Tuesday, September 3, 2013

Dessert wines and cat pee

That's right, I said cat pee.

I drank a delightful dessert wine recently. "Dessert wines" tend to be higher in alcohol content than regular wines, with a thicker, almost-but-not-quite syrupy thickness, and a sweet taste.


This one also looked pretty: See? That golden color is just lovely. The wine tasted as rich as it looked. It was sweet but not too sweet. It was a really lovely, refreshing sipping wine. I also had no idea what sauternes was (is), so I looked it up. This particular wine is (rather aptly) described as: Early apricots, honeycomb, orange butter combine across an intricate palate woven with zippy minerality and lemon curd.
Yum, right? Right.

This wine is also made primarily from sauvignon blanc grapes. I found a web page that described sauv blanc like this:

Sauvignon Blanc

Few varietals have spawned as bizarre a list of descriptors as Sauvignon Blanc. Believe it or not, “cat pee” is in fact a complimentary tasting note, associated with some of the best bottlings. (It’s a somewhat odd way of pointing out herbaceousness in the wine.) Cat pee aside, Sauvignon Blanc (sometimes called "Fumé Blanc" in California) is a bit of a chameleon in terms of style, and quite...

 I'm sorry, what was that now? Olives I can handle. Olives I can maybe even appreciate. But CAT PEE?

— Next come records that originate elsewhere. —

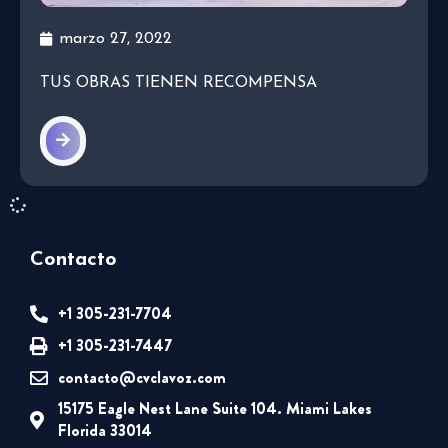
marzo 27, 2022
TUS OBRAS TIENEN RECOMPENSA
Contacto
+1 305-231-7704
+1 305-231-7447
contacto@cvclavoz.com
15175 Eagle Nest Lane Suite 104. Miami Lakes
Florida 33014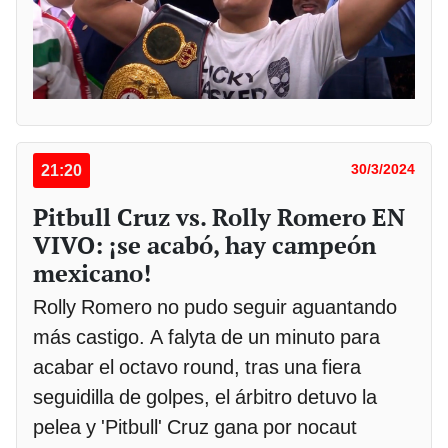
21:20
30/3/2024
Pitbull Cruz vs. Rolly Romero EN
VIVO: ¡se acabó, hay campeón
mexicano!
Rolly Romero no pudo seguir aguantando
más castigo. A falyta de un minuto para
acabar el octavo round, tras una fiera
seguidilla de golpes, el árbitro detuvo la
pelea y 'Pitbull' Cruz gana por nocaut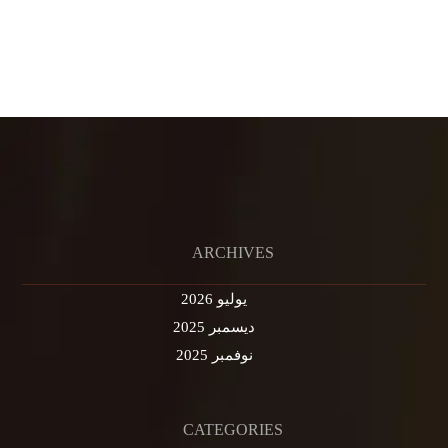
ARCHIVES
يوليو 2026
ديسمبر 2025
نوفمبر 2025
CATEGORIES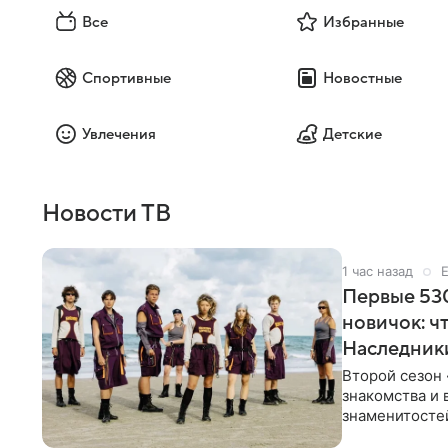
Все
Избранные
Спортивные
Новостные
Увлечения
Детские
Новости ТВ
1 час назад
Первые 530
новичок: ч
Наследник
Второй сезон 
знакомства и 
знаменитостей
несколько дне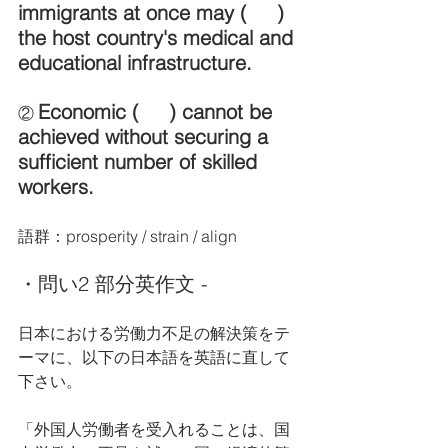
immigrants at once may (     ) 
the host country's medical and 
educational infrastructure.
Economic (     ) cannot be 
② 
achieved without securing a 
sufficient number of skilled 
workers.
語群：prosperity / strain / align
・問い2 部分英作文 - 
日本における労働力不足の解決策をテ
ーマに、以下の日本語を英語に直して
下さい。
「外国人労働者を受入れることは、国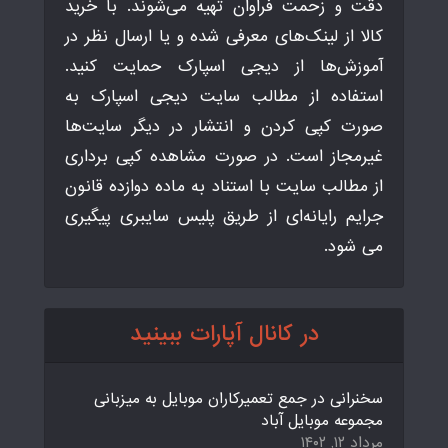
دقت و زحمت فراوان تهیه می‌شوند. با خرید
کالا از لینک‌های معرفی شده و یا ارسال نظر در
آموزش‌ها از دیجی اسپارک حمایت کنید.
استفاده از مطالب سایت دیجی اسپارک به
صورت کپی کردن و انتشار در دیگر سایت‌ها
غیرمجاز است. در صورت مشاهده کپی برداری
از مطالب سایت با استناد به ماده دوازده قانون
جرایم رایانه‌ای از طریق پلیس سایبری پیگیری
می شود.
در کانال آپارات ببینید
سخنرانی در جمع تعمیرکاران موبایل به میزبانی
مجموعه موبایل آباد
مرداد ۱۲, ۱۴۰۲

And you see the part of that quote that says, "cat pee aside..."? I'm sorry, but there is no "aside." There is nothing after "cat pee." NOTHING.


1 comment:

  1. I have become a fan of Sauvignon Blanc in the whites, but if it smelled (or, dear god, tasted) anything like Cat Pee, it would not be a good day. I thought "Dust" was the worst descriptor I had ever read, but Cat Pee tops the charts!